Sur les lignes en verre, lorsque l’encre ne durcit pas correctement, ce n’est pas toujours un problème lié à la formule de l’encre. Le plus souvent, il s’agit d’un manque de correspondance entre les longueurs d’onde émises par la lampe et celles pour lesquelles le photoinitiateur est sensible. Les lampes au gallium iodure résolvent ce problème en émettant des rayonnements UV correspondant aux longueurs d’onde absorbées par les photoinitateurs présents dans les encres spécifiques au verre. Ainsi, une croissance rapide des liaisons chimiques peut avoir lieu, sans endommager le substrat.
Ce qui compte vraiment, c’est la distribution spectrale de la lampe. Les lampes au gallium iodure émettent leur maximum d’énergie entre 400 et 420 nm, et leur intensité reste élevée dans la plage de 380 à 450 nm.

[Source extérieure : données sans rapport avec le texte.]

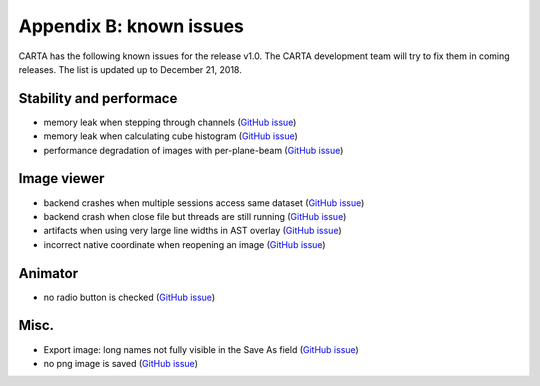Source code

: Appendix B: known issues
========================
CARTA has the following known issues for the release v1.0. The CARTA development team will try to fix them in coming releases. The list is updated up to December 21, 2018. 



Stability and performace
^^^^^^^^^^^^^^^^^^^^^^^^
* memory leak when stepping through channels (`GitHub issue <https://github.com/CARTAvis/nrao-carta-backend/issues/41>`_)

* memory leak when calculating cube histogram (`GitHub issue <https://github.com/CARTAvis/nrao-carta-backend/issues/42>`_)

* performance degradation of images with per-plane-beam (`GitHub issue <https://github.com/CARTAvis/nrao-carta-backend/issues/46>`_)


Image viewer
^^^^^^^^^^^^
* backend crashes when multiple sessions access same dataset (`GitHub issue <https://github.com/CARTAvis/nrao-carta-backend/issues/17>`_)

* backend crash when close file but threads are still running (`GitHub issue <https://github.com/CARTAvis/nrao-carta-backend/issues/19>`_)

* artifacts when using very large line widths in AST overlay (`GitHub issue <https://github.com/CARTAvis/carta-frontend/issues/120>`_)

* incorrect native coordinate when reopening an image (`GitHub issue <https://github.com/CARTAvis/carta-frontend/issues/73>`_)

Animator
^^^^^^^^
* no radio button is checked (`GitHub issue <https://github.com/CARTAvis/carta-frontend/issues/108>`_)


Misc.
^^^^^
* Export image: long names not fully visible in the Save As field (`GitHub issue <https://github.com/CARTAvis/carta-frontend/issues/130>`_)

* no png image is saved (`GitHub issue <https://github.com/CARTAvis/carta-frontend/issues/102>`_)



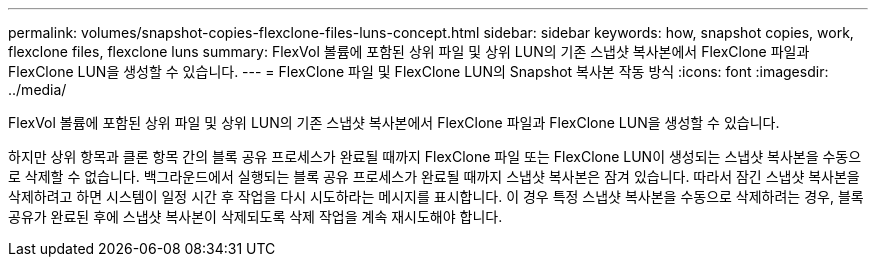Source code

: ---
permalink: volumes/snapshot-copies-flexclone-files-luns-concept.html 
sidebar: sidebar 
keywords: how, snapshot copies, work, flexclone files, flexclone luns 
summary: FlexVol 볼륨에 포함된 상위 파일 및 상위 LUN의 기존 스냅샷 복사본에서 FlexClone 파일과 FlexClone LUN을 생성할 수 있습니다. 
---
= FlexClone 파일 및 FlexClone LUN의 Snapshot 복사본 작동 방식
:icons: font
:imagesdir: ../media/


[role="lead"]
FlexVol 볼륨에 포함된 상위 파일 및 상위 LUN의 기존 스냅샷 복사본에서 FlexClone 파일과 FlexClone LUN을 생성할 수 있습니다.

하지만 상위 항목과 클론 항목 간의 블록 공유 프로세스가 완료될 때까지 FlexClone 파일 또는 FlexClone LUN이 생성되는 스냅샷 복사본을 수동으로 삭제할 수 없습니다. 백그라운드에서 실행되는 블록 공유 프로세스가 완료될 때까지 스냅샷 복사본은 잠겨 있습니다. 따라서 잠긴 스냅샷 복사본을 삭제하려고 하면 시스템이 일정 시간 후 작업을 다시 시도하라는 메시지를 표시합니다. 이 경우 특정 스냅샷 복사본을 수동으로 삭제하려는 경우, 블록 공유가 완료된 후에 스냅샷 복사본이 삭제되도록 삭제 작업을 계속 재시도해야 합니다.
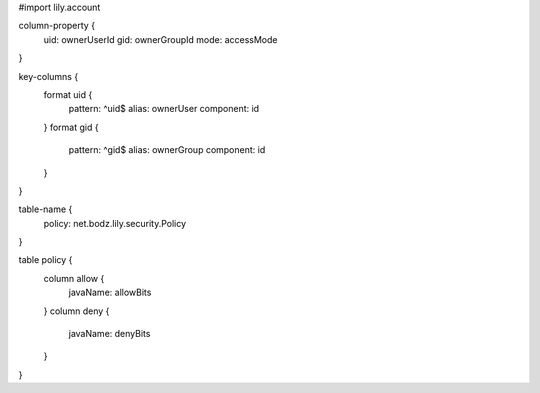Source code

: #\import lily.account

column-property {
    uid:                ownerUserId
    gid:                ownerGroupId
    mode:               accessMode
}

key-columns {
    format uid {
        pattern: ^uid$
        alias: ownerUser
        component: id
    }
    format gid {
        pattern: ^gid$
        alias: ownerGroup
        component: id
    }
}

table-name {
    policy:             net.bodz.lily.security.Policy
}

table policy {
    column allow {
        javaName: allowBits
    }
    column deny {
        javaName: denyBits
    }
}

En évitant les longueurs d’onde courtes, on réduit la production d’ozon et la chaleur générée, tout en assurant suffisamment d’énergie pour activer les photoinitateurs et permettre la formation des liaisons chimiques. Le résultat est une durcissement stable : une intensité constante et une densité d’énergie prévisible tout au long du processus de durcissement.
Cela est important pour le verre : celui-ci ne peut pas absorber de chaleur, et ses dimensions ne permettent pas non plus une dissipation efficace de la chaleur. Il est donc nécessaire que le processus de durcissement soit rapide et peu gourmand en énergie. Ces lampes fournissent l’intensité lumineuse appropriée aux bonnes longueurs d’onde, ce qui permet d’augmenter la vitesse de travail sans perdre en adhérence ou en qualité de surface. De plus, en achetant directement auprès du fabricant, on obtient une performance optimale, sans surcoût – simplement une fiabilité intégrée dans le produit.
Quelques points pratiques : les lampes au gallium iodure sont sensibles à la tension d’allumage et aux caractéristiques du ballast. Avant l’installation, assurez-vous que la géométrie du réflecteur et les spécifications de l’alimentation électrique de votre module de durcissement soient adaptées. Pour des résultats uniformes, suivez attentivement la distribution spectrale avec un radiomètre, ainsi que la densité d’énergie en mJ/cm², afin que le processus de durcissement reste stable même avec le temps.